> YOUR OBJECTIVE: Retype only the lines below from the one with "despensa, nos permite algo tan extendido" to the one with "Sanity/Contentful to", inclusive, skipping every image.
□ □ □ □ □
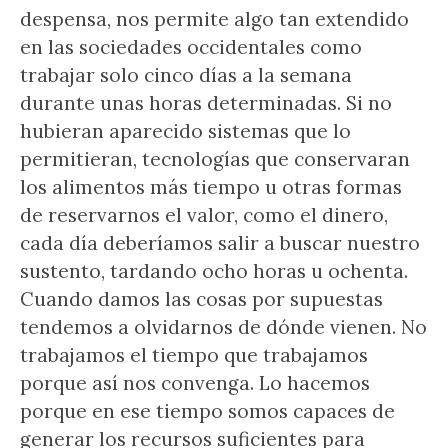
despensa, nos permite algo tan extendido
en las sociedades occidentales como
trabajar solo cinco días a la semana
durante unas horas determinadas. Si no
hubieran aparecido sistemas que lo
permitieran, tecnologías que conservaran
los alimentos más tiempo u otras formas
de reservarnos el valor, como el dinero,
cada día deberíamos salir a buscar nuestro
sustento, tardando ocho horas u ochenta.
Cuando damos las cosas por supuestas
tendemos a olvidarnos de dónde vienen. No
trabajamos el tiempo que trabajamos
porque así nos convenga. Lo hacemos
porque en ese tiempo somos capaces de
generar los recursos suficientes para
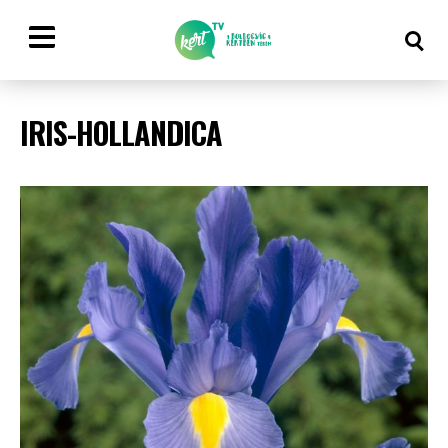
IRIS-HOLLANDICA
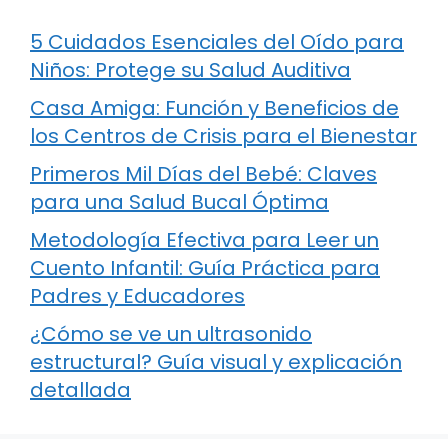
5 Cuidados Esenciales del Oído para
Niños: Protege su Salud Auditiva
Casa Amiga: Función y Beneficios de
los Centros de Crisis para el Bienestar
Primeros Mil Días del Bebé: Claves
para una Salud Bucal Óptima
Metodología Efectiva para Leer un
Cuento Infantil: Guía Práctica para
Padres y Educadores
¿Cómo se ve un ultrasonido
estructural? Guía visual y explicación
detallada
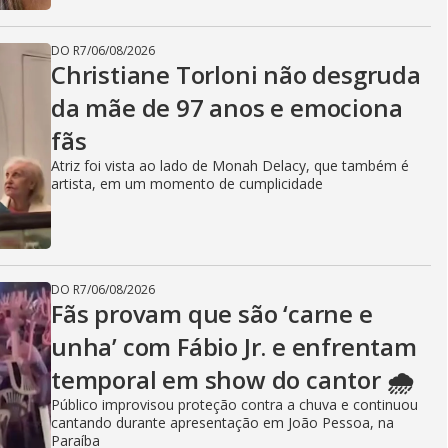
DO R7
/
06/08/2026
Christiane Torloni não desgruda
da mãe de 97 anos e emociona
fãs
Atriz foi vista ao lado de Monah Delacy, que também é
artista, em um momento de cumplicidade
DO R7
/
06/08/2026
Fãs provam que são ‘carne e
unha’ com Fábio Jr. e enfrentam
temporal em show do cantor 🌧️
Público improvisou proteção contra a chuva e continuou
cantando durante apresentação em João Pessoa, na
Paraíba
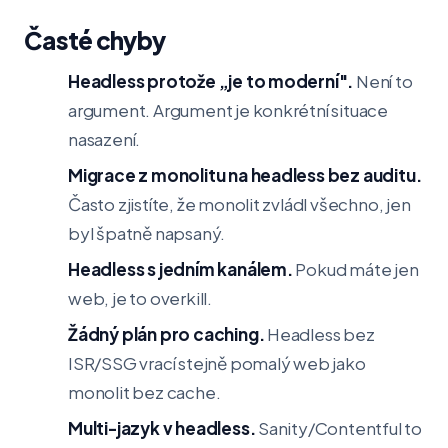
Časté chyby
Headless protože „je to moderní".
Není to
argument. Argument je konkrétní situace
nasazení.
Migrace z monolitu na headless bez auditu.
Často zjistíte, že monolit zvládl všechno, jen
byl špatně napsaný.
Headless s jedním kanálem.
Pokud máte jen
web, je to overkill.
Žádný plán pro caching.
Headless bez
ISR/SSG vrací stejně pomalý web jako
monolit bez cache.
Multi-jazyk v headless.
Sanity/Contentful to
□ □ □ □ □
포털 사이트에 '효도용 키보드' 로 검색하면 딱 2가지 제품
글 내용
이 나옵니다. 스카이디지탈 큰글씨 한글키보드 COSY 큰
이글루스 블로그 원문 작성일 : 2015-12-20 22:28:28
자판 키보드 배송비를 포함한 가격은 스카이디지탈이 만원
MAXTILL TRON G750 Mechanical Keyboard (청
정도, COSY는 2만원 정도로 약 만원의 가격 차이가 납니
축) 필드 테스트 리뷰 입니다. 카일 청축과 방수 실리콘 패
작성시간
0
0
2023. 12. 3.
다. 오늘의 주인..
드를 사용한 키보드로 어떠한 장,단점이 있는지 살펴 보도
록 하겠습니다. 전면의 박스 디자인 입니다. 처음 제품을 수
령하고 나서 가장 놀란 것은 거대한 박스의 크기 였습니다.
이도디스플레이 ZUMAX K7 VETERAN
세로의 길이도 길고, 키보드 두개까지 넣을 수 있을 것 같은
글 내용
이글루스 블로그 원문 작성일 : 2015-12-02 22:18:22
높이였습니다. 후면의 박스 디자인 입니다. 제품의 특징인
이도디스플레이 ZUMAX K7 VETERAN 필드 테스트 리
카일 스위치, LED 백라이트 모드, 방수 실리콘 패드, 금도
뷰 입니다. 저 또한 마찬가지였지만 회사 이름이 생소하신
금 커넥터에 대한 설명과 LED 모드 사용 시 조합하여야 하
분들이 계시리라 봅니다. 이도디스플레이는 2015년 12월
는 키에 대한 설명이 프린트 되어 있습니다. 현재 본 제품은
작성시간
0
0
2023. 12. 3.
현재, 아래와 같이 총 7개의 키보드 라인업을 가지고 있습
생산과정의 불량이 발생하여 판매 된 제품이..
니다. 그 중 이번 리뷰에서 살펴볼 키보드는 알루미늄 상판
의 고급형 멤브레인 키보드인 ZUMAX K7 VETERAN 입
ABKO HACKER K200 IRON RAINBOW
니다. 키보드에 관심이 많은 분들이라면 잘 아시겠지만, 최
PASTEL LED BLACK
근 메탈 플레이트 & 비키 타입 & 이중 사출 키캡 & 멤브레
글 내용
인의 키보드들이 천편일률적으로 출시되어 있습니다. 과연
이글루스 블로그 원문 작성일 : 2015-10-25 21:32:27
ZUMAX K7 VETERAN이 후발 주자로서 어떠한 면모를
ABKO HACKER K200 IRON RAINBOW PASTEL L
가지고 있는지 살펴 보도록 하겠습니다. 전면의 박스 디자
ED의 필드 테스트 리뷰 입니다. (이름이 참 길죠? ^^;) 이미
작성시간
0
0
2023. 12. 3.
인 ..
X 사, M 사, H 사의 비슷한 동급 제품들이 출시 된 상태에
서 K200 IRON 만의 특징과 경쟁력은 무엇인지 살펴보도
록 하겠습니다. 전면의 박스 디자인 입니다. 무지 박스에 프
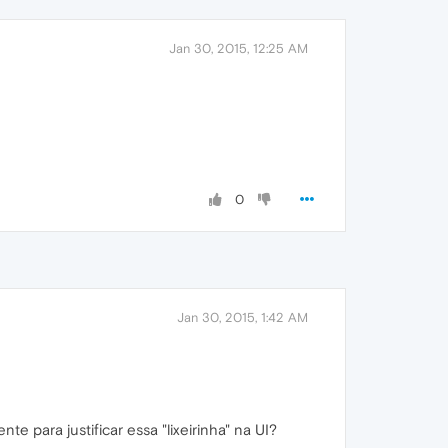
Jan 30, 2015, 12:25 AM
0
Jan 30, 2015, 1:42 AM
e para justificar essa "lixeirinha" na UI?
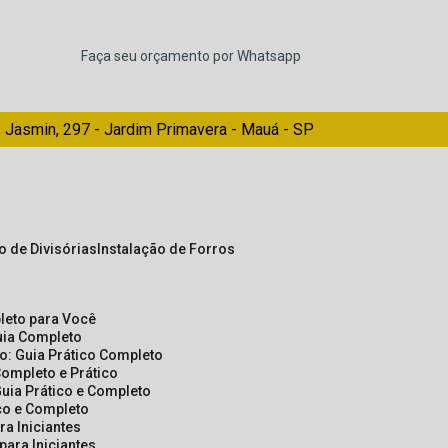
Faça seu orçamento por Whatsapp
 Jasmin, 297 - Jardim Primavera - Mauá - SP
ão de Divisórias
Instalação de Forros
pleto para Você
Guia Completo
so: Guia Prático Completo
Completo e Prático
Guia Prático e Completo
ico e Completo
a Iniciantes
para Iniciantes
□ □ □ □ □
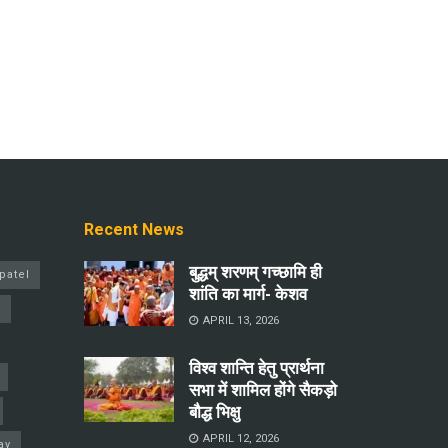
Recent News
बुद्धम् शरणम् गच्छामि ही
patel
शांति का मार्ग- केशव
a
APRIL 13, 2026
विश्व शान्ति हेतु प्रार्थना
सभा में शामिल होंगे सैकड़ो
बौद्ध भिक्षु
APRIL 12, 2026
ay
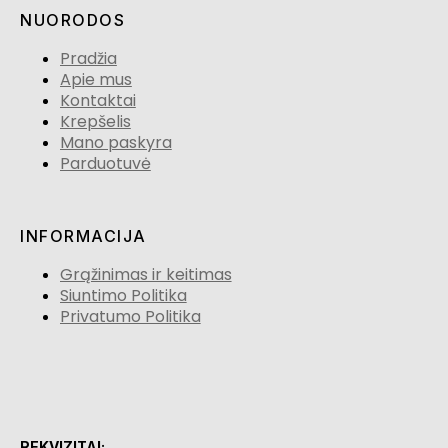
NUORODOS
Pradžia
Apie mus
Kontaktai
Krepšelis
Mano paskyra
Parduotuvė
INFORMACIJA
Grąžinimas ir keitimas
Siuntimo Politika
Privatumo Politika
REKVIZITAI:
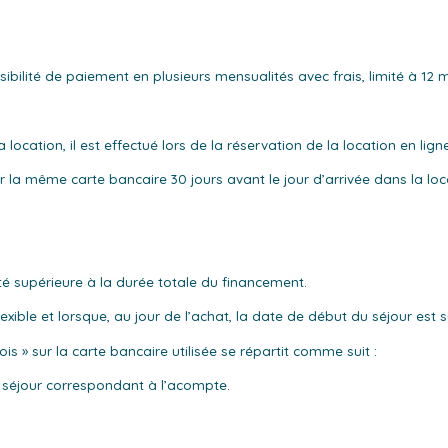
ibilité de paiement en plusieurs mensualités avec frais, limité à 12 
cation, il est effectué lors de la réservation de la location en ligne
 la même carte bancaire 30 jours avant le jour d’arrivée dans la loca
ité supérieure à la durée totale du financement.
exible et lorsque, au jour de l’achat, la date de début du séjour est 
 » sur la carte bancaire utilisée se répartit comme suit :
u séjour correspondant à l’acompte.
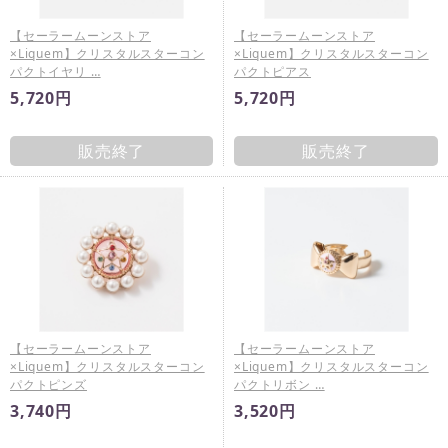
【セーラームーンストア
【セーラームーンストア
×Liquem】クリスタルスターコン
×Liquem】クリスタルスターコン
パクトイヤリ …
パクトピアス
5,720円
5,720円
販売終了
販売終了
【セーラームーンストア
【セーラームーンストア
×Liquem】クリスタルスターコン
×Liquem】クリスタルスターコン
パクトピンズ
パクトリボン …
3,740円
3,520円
□ □ □ □ □
> SOLUTION TO THIS EXERCISE:
despensa, nos permite algo tan extendido
en las sociedades occidentales como
trabajar solo cinco días a la semana
durante unas horas determinadas. Si no
hubieran aparecido sistemas que lo
permitieran, tecnologías que conservaran
los alimentos más tiempo u otras formas
de reservarnos el valor, como el dinero,
cada día deberíamos salir a buscar nuestro
sustento, tardando ocho horas u ochenta.
Cuando damos las cosas por supuestas
tendemos a olvidarnos de dónde vienen. No
trabajamos el tiempo que trabajamos
porque así nos convenga. Lo hacemos
porque en ese tiempo somos capaces de
generar los recursos suficientes para
IRIS-HOLLANDICA
5 Cuidados Esenciales del Oído para
Niños: Protege su Salud Auditiva
Casa Amiga: Función y Beneficios de
los Centros de Crisis para el Bienestar
Primeros Mil Días del Bebé: Claves
para una Salud Bucal Óptima
Metodología Efectiva para Leer un
Cuento Infantil: Guía Práctica para
Padres y Educadores
¿Cómo se ve un ultrasonido
estructural? Guía visual y explicación
detallada
DO R7
/
06/08/2026
Christiane Torloni não desgruda
da mãe de 97 anos e emociona
fãs
Atriz foi vista ao lado de Monah Delacy, que também é
artista, em um momento de cumplicidade
DO R7
/
06/08/2026
Fãs provam que são ‘carne e
unha’ com Fábio Jr. e enfrentam
temporal em show do cantor 🌧️
Público improvisou proteção contra a chuva e continuou
cantando durante apresentação em João Pessoa, na
Paraíba
Časté chyby
Headless protože „je to moderní".
Není to
argument. Argument je konkrétní situace
nasazení.
Migrace z monolitu na headless bez auditu.
Často zjistíte, že monolit zvládl všechno, jen
byl špatně napsaný.
Headless s jedním kanálem.
Pokud máte jen
web, je to overkill.
Žádný plán pro caching.
Headless bez
ISR/SSG vrací stejně pomalý web jako
monolit bez cache.
Multi-jazyk v headless.
Sanity/Contentful to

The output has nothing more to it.